Page 96 of Merry Mended Hearts

“So?”

His face hardened. His jaw went tight. “So that makes me think what I’m feeling for you isn’t real at all.”

His words were a thunderclap. Minutes before, he’d told me how wantable I was—and now, he was taking it back?

“How can this not be real? I’ve never felt anything so strong for anyone before.”

“Exactly.”

He sniffed and lifted his hands only to lower them again. The distance I’d sensed building between us reached its peak, the sides growing steeper and being covered by loose gravel, so my every step began to slide. I had no footing in this conversation anymore.

He risked ruining Harper’s Inn’s landscape by traveling via snowmobile just to rush here, to see me again and return my notebook. He’d admitted how I made him feel, and now, he was denying it?

Boone backed away another step, closer to the door. His retreat severed the connection we’d been building since he made his gallant arrival.

“The pass should be cleared tomorrow,” he said, a hard edge in his voice. “You should be able to catch your flight.”

Tears stung my eyes. “Boone, don’t do this.”

“None of this was real. It never was, not from the minute we heard that blasted radio play. I’m sorry. Goodbye, Grace.”

He pressed his lips into a thin line and then strode from the room. I followed him out to the inn’s entrance. The bell over the door jingled as he thrust it open, and I allowed the frigid air to overtake me as I watched him storm down the front steps, kick his snowmobile to life, and drive it back through the trees.

And I stood there, feeling certain I’d never see Boone Harper again.

GRACE

I barely madeit to my room before the tears came. My breathing was choppy and shallow, my face a mashed wreck. At least the majority of the guests had gone to the bonfire. I would have been mortified if any of them witnessed my pathetic dash.

The instant I closed the door behind me, I sank onto the bed. Heartache, confusion, and emotional whiplash werenotthe purposes of this trip.

What was I wallowing for? I should be glad Boone had broken things off for good. That would make things so much easier. I could go home, go on more of Mom’s blind dates, and stare at a computer screen all day for the rest of my life in the most boring job anyone could devise.

I groaned and sank back against the pillow, taking the second one to hold it over my face. The thought of going back to that lonely cubicle grew heavier with every passing moment.

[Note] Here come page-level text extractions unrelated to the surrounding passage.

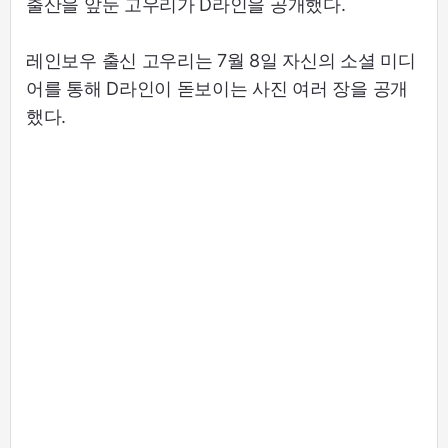
출산을 앞둔 고우리가 D라인을 공개했다.
레인보우 출신 고우리는 7월 8일 자신의 소셜 미디
어를 통해 D라인이 돋보이는 사진 여러 장을 공개
했다.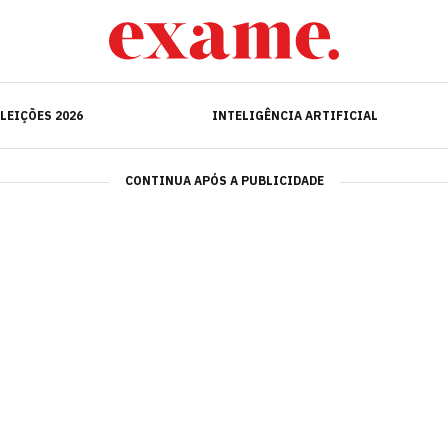
ELEIÇÕES 2026
INTELIGÊNCIA ARTIFICIAL
LEIÇÕES 2026
INTELIGÊNCIA ARTIFICIAL
CONTINUA APÓS A PUBLICIDADE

I didn’t want to go back to that life.

Though I’d only been in Montana for a handful of days, that time was enough to let me know I wanted something different. Not just a relationship with a lady-killer like Boone. I wanted to live somewhere I could breathe—really breathe. Where I could make my own decisions without Mom second-guessing everything I did. Where I didn’t have to deal with customers shouting at me only to go home to an empty apartment.

Boone and Harper’s Inn had presented another side of life I’d never considered before. I didn’t usually spend much time outside, but here? This was a side where being out in nature was as necessary as breathing—even when it was cold—where it was okay to slow down and enjoy the world around me.

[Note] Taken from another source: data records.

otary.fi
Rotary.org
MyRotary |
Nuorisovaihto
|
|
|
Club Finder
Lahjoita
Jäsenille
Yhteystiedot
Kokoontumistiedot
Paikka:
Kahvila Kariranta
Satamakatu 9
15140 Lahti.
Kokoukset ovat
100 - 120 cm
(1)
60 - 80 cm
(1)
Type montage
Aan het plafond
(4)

If I was going to be staring at a computer screen for my job, I wanted it to be while writing one of the many books crashing around in my brain and demanding release. I wanted a different life.

“Crying about it won’t do any good,” I grumbled, fighting the trembling in my lower lip and wiping the tears from my cheeks. “Ugh, now, I sound like my mother.”

As if sensing as much over wavelengths and the miles between us, my phone chirped from where I’d tossed it onto the bed. I sniffed and scanned for the caller. Mom’s name appeared.

For a fleeting moment, I’d hoped it was Boone, but that was ridiculous. He didn’t have my number. Nor had he asked me for it.

“Stupid,” I told myself.

How could I have let myself get so attached to him when he clearly didn’t want anything to do with me? He’d only come to return my notebook to me.

Sure—and ruin the entire surrounding landscape in irreversible ways with snowmobile tracks because he told me he couldn’t let me go.

The memory had a physical effect on my heart, making it squeeze a little too tightly in my chest and drop a few extra beats while it was at it. I wiped my cheeks, staring at the flowered chair in the corner.

I didn’t get it. How could he think the time we’d shared together meant nothing? What scared him so badly?